Ice is a very good insulator, but it is very bad for your pipes :)

RANGER1
09-12-2017, 02:02 AM
Staying over on a ship and nothing to do but reading through old posts on RE :)

I think the proper answer to that question would be:
worst case, you are spending 5-10% of all the energy you are putting into the plant to cool down the air surrounding the pipes, instead of using that energy to cool down your product.
Damaged insulation may also cause moisture to get to the pipes and cause accelerated corrosion which can lead to unwanted breakdowns and downtime.
Ice is a very good insulator, but it is very bad for your pipes :)

Tycho,
If it stays as ice it keeps it like a time capsule.
When you have sweating, ice forming & retreating that's the worst area for rust.
I think 5-10% a bit much on ammonia steel pipe, but obviously better if it has good insulation.

RANGER1
09-12-2017, 02:06 AM
How about this one?
https://www.irc.wisc.edu/export.php?ID=234

:)


Thanks Tycho will check it out.

Segei
09-12-2017, 05:51 PM
About corrosion.
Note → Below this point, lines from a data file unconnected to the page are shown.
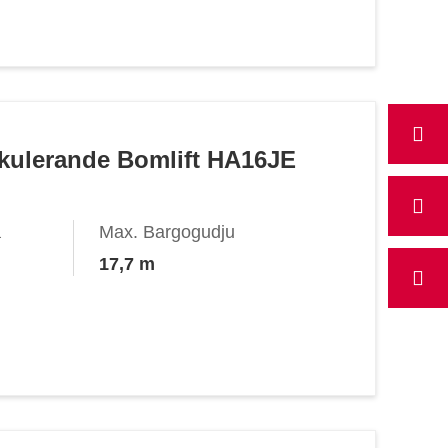
tikulerande Bomlift HA16JE
a
Max. Bargogudju
17,7 m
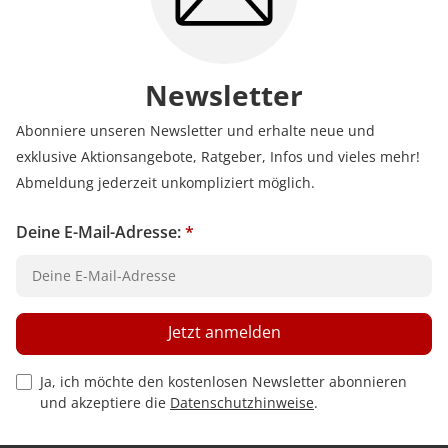
Newsletter
Abonniere unseren Newsletter und erhalte neue und
exklusive Aktionsangebote, Ratgeber, Infos und vieles mehr!
Abmeldung jederzeit unkompliziert möglich.
Deine E-Mail-Adresse:
*
Jetzt anmelden
Privacy Policy Checkbox
Ja, ich möchte den kostenlosen Newsletter abonnieren
und akzeptiere die
Datenschutzhinweise
.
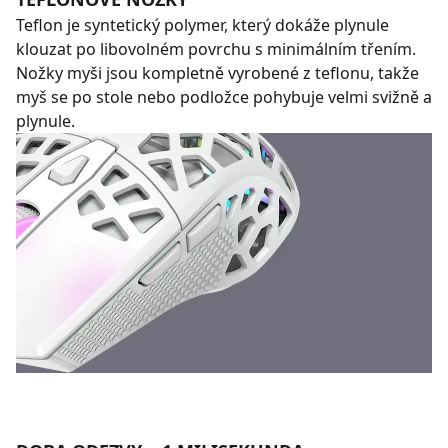
Teflon je syntetický polymer, který dokáže plynule
klouzat po libovolném povrchu s minimálním třením.
Nožky myši jsou kompletně vyrobené z teflonu, takže
myš se po stole nebo podložce pohybuje velmi svižně a
plynule.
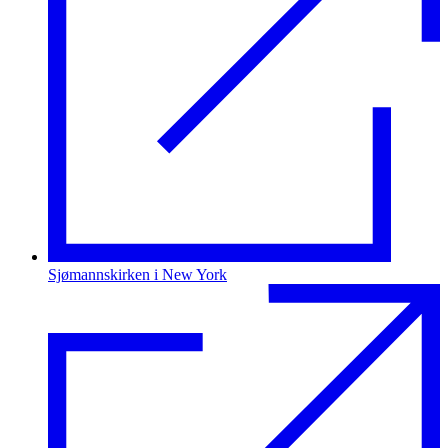
Sjømannskirken i New York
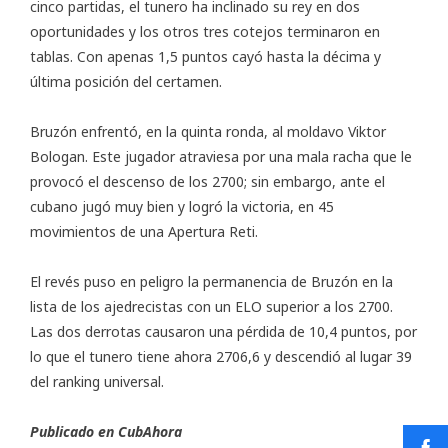
cinco partidas, el tunero ha inclinado su rey en dos
oportunidades y los otros tres cotejos terminaron en
tablas. Con apenas 1,5 puntos cayó hasta la décima y
última posición del certamen.
Bruzón enfrentó, en la quinta ronda, al moldavo Viktor
Bologan. Este jugador atraviesa por una mala racha que le
provocó el descenso de los 2700; sin embargo, ante el
cubano jugó muy bien y logró la victoria, en 45
movimientos de una Apertura Reti.
El revés puso en peligro la permanencia de Bruzón en la
lista de los ajedrecistas con un ELO superior a los 2700.
Las dos derrotas causaron una pérdida de 10,4 puntos, por
lo que el tunero tiene ahora 2706,6 y descendió al lugar 39
del ranking universal.
Publicado en CubAhora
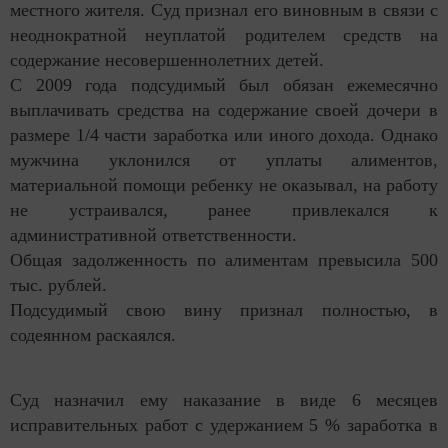
местного жителя. Суд признал его виновным в связи с
неоднократной неуплатой родителем средств на
содержание несовершеннолетних детей.
С 2009 года подсудимый был обязан ежемесячно
выплачивать средства на содержание своей дочери в
размере 1/4 части заработка или иного дохода. Однако
мужчина уклонился от уплаты алиментов,
материальной помощи ребенку не оказывал, на работу
не устраивался, ранее привлекался к
административной ответственности.
Общая задолженность по алиментам превысила 500
тыс. рублей.
Подсудимый свою вину признал полностью, в
содеянном раскаялся.
Суд назначил ему наказание в виде 6 месяцев
исправительных работ с удержанием 5 % заработка в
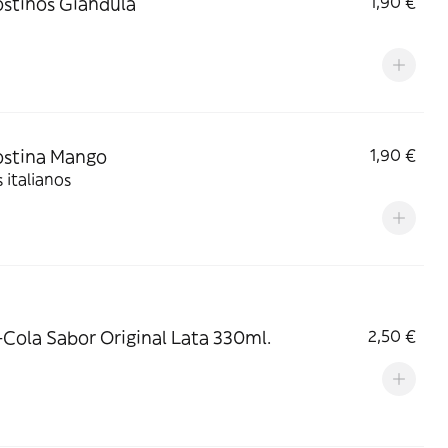
stinos Giandula
1,90 €
ostina Mango
1,90 €
 italianos
Cola Sabor Original Lata 330ml.
2,50 €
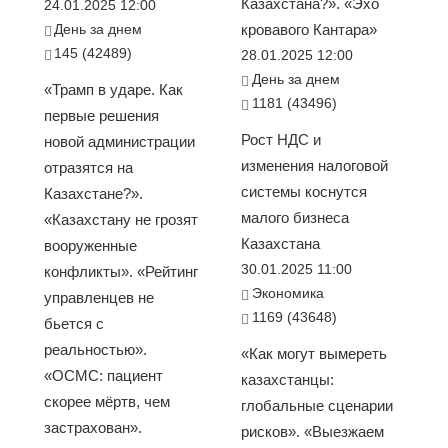
Казахстана?». «Эхо
24.01.2025 12:00
День за днем
кровавого Кантара»
145 (42489)
28.01.2025 12:00
День за днем
«Трамп в ударе. Как
1181 (43496)
первые решения
Рост НДС и
новой администрации
изменения налоговой
отразятся на
системы коснутся
Казахстане?».
малого бизнеса
«Казахстану не грозят
Казахстана
вооруженные
30.01.2025 11:00
конфликты». «Рейтинг
Экономика
управленцев не
1169 (43648)
бьется с
реальностью».
«Как могут вымереть
«ОСМС: пациент
казахстанцы:
скорее мёртв, чем
глобальные сценарии
застрахован».
рисков». «Выезжаем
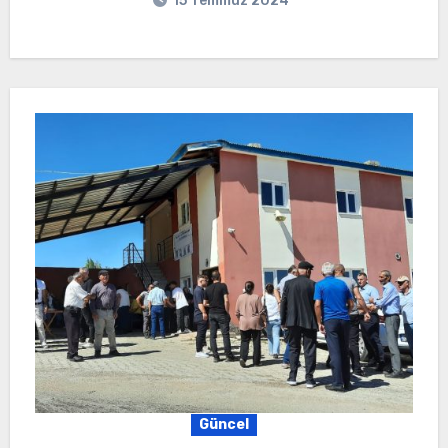
15 Temmuz 2024
Güncel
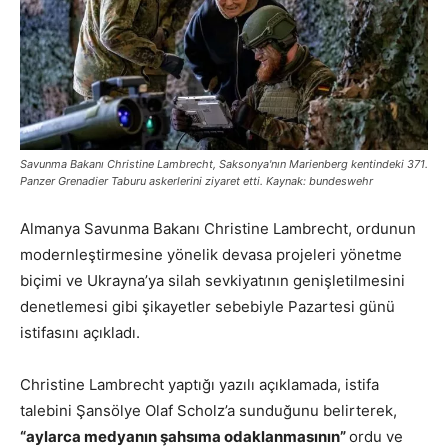
Savunma Bakanı Christine Lambrecht, Saksonya'nın Marienberg kentindeki 371.
Panzer Grenadier Taburu askerlerini ziyaret etti. Kaynak: bundeswehr
Almanya Savunma Bakanı Christine Lambrecht, ordunun
modernleştirmesine yönelik devasa projeleri yönetme
biçimi ve Ukrayna’ya silah sevkiyatının genişletilmesini
denetlemesi gibi şikayetler sebebiyle Pazartesi günü
istifasını açıkladı.
Christine Lambrecht yaptığı yazılı açıklamada, istifa
talebini Şansölye Olaf Scholz’a sunduğunu belirterek,
“aylarca medyanın şahsıma odaklanmasının”
ordu ve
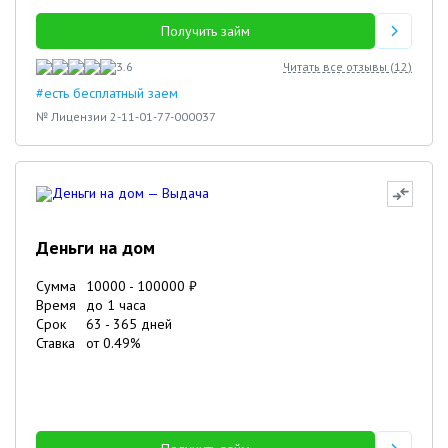
Получить займ
3.6
Читать все отзывы (
12
)
#есть бесплатный заем
№ Лицензии 2-11-01-77-000037
Деньги на дом
Сумма
10000
-
100000
₽
Время
до 1 часа
Срок
63
-
365
дней
Ставка
от
0.49
%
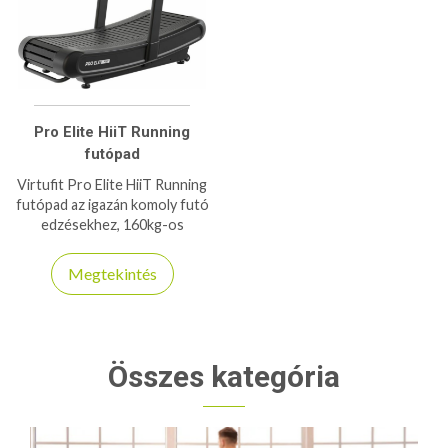
Pro Elite HiiT Running
futópad
Virtufit Pro Elite HiiT Running
futópad az igazán komoly futó
edzésekhez, 160kg-os
teherbírással bír ez a HiiT
futópad!
Megtekintés
Összes kategória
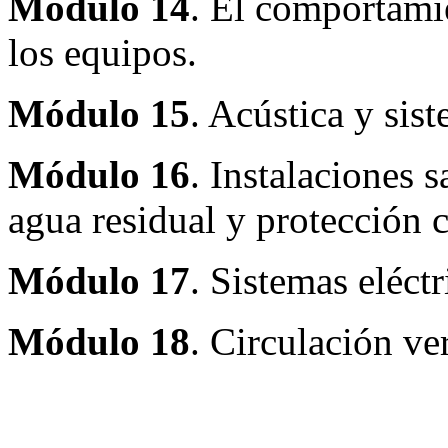
Módulo 14
. El comportami
los equipos.
Módulo 15
. Acústica y sis
Módulo 16
. Instalaciones s
agua residual y protección 
Módulo 17
. Sistemas eléctr
Módulo 18
. Circulación ver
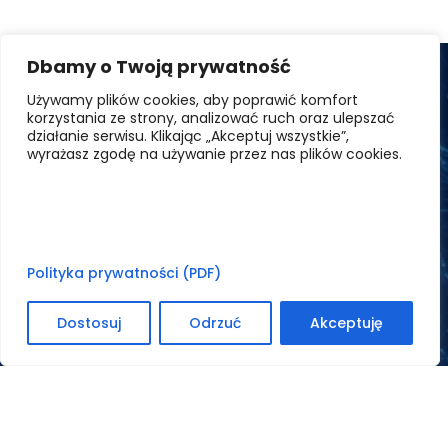
Dbamy o Twoją prywatność
Używamy plików cookies, aby poprawić komfort
korzystania ze strony, analizować ruch oraz ulepszać
działanie serwisu. Klikając „Akceptuj wszystkie”,
wyrażasz zgodę na używanie przez nas plików cookies.
Bezpieczeństwo
Polityka prywatności (PDF)
Dostosuj
Odrzuć
Akceptuję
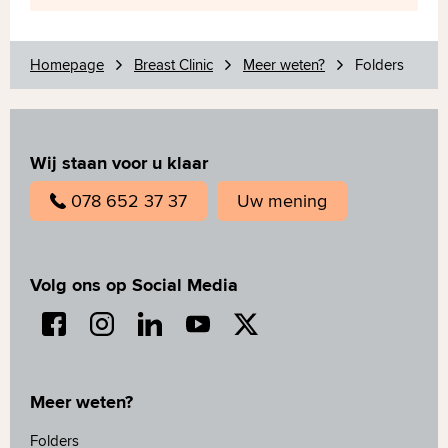
Homepage
Breast Clinic
Meer weten?
Folders
Wij staan voor u klaar
078 652 37 37
Uw mening
Volg ons op Social Media
Meer weten?
Folders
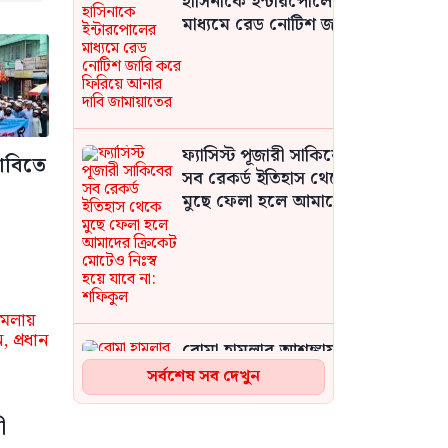
হাসিনাকে ইন্টারপোলের
মাধ্যমে রেড নোটিশ জারি
করে ফিরিয়ে আনার দাবি
জামায়াতের
ফ্যাসিস্ট পূজারী সাকিবের
দাবিতে
সব রেকর্ড ইতিহাস থেকে
মুছে ফেলা হলে আমাদের
ক্রিকেট মোটেও নিঃস্ব হয়ে
যাবে না: শফিকুল
বোমা হামলার আশঙ্কায়
দেশজুড়ে পুলিশের সতর্কতা
সর্বশেষ সব দেখুন
জারি
ী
Following factors influence corrosion. Oxygen, moisture and temperature. Found that steel warm refrigeration pipes will rust faster at presence of moisture. Recently 20 years cold storage had hot gas line rusted through. Insulation of hot gas line was not good but the most important that in one spot this pipe was located under suction line. Outside surface of suction line freeze at night and ice melt during the day. Water dripped on the hot gas line. After 20 years hot gas line rusted through. Low temperature pipes which are always frozen have little rust because temperature factor is very low.